Gender bender

The unique sex life of the malarial parasite

 
Published: Thursday 31 August 2000

malarialthe malarial parasite Plasmodium comes in two sexes -- male and female. The different sexes, known as gametocytes, are formed in the vertebrate host -- for instance in humans. When bitten by a mosquito, both sexes are transmitted to the insect, within which fertilisation takes place.

But before that happens, a single male gametocyte gives rise to eight male gametes -- the equivalent of sperm. The female gametocyte, however, produces just one female gamete -- the equivalent of an egg. This imbalance partially redresses an earlier imbalance: at the gametocyte stage, the sex ratio in the parasite is strongly biased in favour of the female sex.

Why might this be so? The speculation, originating in a brilliant idea of the evolutionary biologist William Hamilton, has long been that female-biased sex ratios are found whenever all the young come from the same parents and have the chance to mate with each other.
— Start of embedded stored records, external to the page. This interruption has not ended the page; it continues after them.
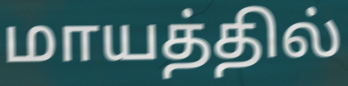
மாயத்தில்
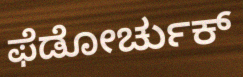
ಫೆಡೋರ್ಚುಕ್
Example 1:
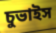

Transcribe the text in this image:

চুভাইস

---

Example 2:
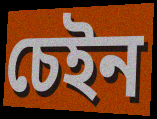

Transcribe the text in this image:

চেইন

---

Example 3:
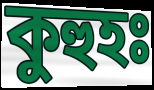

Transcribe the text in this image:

কুহুহঃ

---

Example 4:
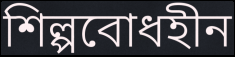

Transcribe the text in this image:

শিল্পবোধহীন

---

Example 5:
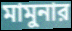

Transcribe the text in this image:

মামুনার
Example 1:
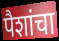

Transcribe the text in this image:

पैशांचा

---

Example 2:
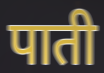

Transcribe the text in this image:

पाती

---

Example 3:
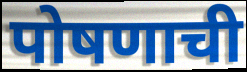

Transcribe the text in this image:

पोषणाची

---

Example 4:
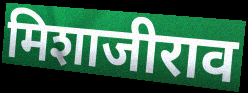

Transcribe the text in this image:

मिशाजीराव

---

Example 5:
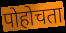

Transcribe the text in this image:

पोहोचता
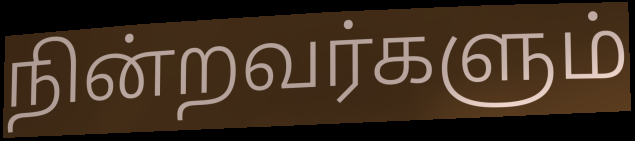
நின்றவர்களும்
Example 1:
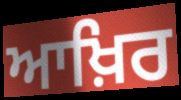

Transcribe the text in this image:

ਆਖ਼ਿਰ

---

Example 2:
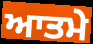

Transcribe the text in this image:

ਆਤਮੇ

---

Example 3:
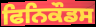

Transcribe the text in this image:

ਫਿਨਿਕੌਡਸ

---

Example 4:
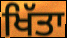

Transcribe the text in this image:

ਖਿੱਤਾ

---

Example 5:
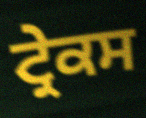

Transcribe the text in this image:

ਟ੍ਰੇਕਸ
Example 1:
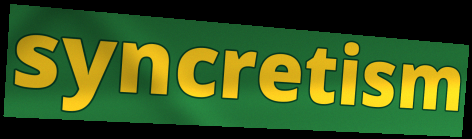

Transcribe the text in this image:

syncretism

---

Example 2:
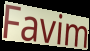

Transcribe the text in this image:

Favim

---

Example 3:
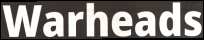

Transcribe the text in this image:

Warheads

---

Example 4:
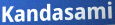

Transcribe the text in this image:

Kandasami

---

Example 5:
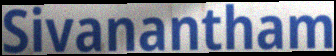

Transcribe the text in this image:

Sivanantham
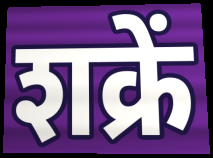
शक्रें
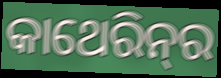
କାଥେରିନ୍‌ର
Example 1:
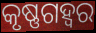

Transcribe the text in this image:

କୃଷ୍ଣଗହ୍ୱର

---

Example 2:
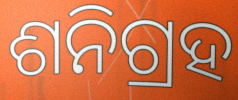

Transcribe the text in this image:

ଶନିଗ୍ରହ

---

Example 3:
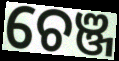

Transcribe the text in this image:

ଚେଞ୍ଜ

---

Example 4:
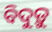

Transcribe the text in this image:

ବିଦୁଡ଼ୁ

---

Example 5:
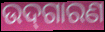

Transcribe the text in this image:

ଉଦ୍‌ଗାରଣ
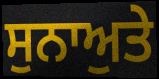
ਸੁਨਾਅੁਤੇ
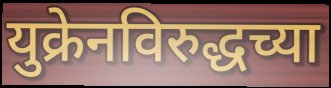
युक्रेनविरुद्धच्या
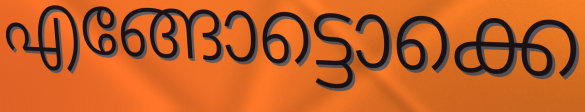
എങ്ങോട്ടൊക്കെ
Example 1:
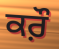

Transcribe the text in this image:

ਕਰ਼ੌ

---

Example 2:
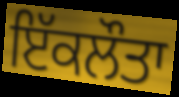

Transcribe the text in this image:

ਇੱਕਲੌਤਾ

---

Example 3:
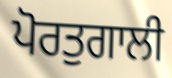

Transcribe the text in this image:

ਪੋਰਤੁਗਾਲੀ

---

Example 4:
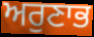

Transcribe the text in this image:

ਅਰੁਣਾਭ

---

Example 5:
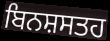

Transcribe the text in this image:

ਬਿਨਸ਼ਸਤਹ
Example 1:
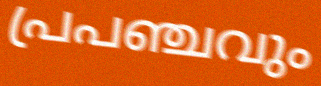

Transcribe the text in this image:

പ്രപഞ്ചവും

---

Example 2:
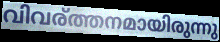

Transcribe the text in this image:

വിവര്ത്തനമായിരുന്നു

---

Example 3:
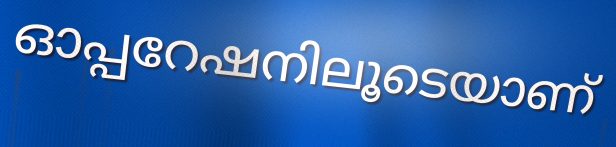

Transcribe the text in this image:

ഓപ്പറേഷനിലൂടെയാണ്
Because one male can mate with a large number of females, under those conditions the optimal sex ratio consists of one male to many females.

Unfortunately, there are not many examples known in which an individual can modulate its sex ratio in this fashion. What Richard Paul and his colleagues at the Pasteur Institute in Paris have now shown is that the parasite can adjust the numbers of the two sexes it produces ( Science , Vol 287, p128-131).

This adjustment is in response to environmental conditions. Specifically, as the host starts fighting back by producing a larger number of red blood cells, the parasite starts to shift its sex ratio in the direction favouring males. The shift, induced as it is by the host, reduces the overall reproductive efficiency of the parasite. The implication of these experiments supports Hamilton's theory. It suggests that the decision to differentiate into more female gametocytes than male gametocytes under normal conditions is adaptive, that is, is an evolved outcome of natural selection for reproductive success.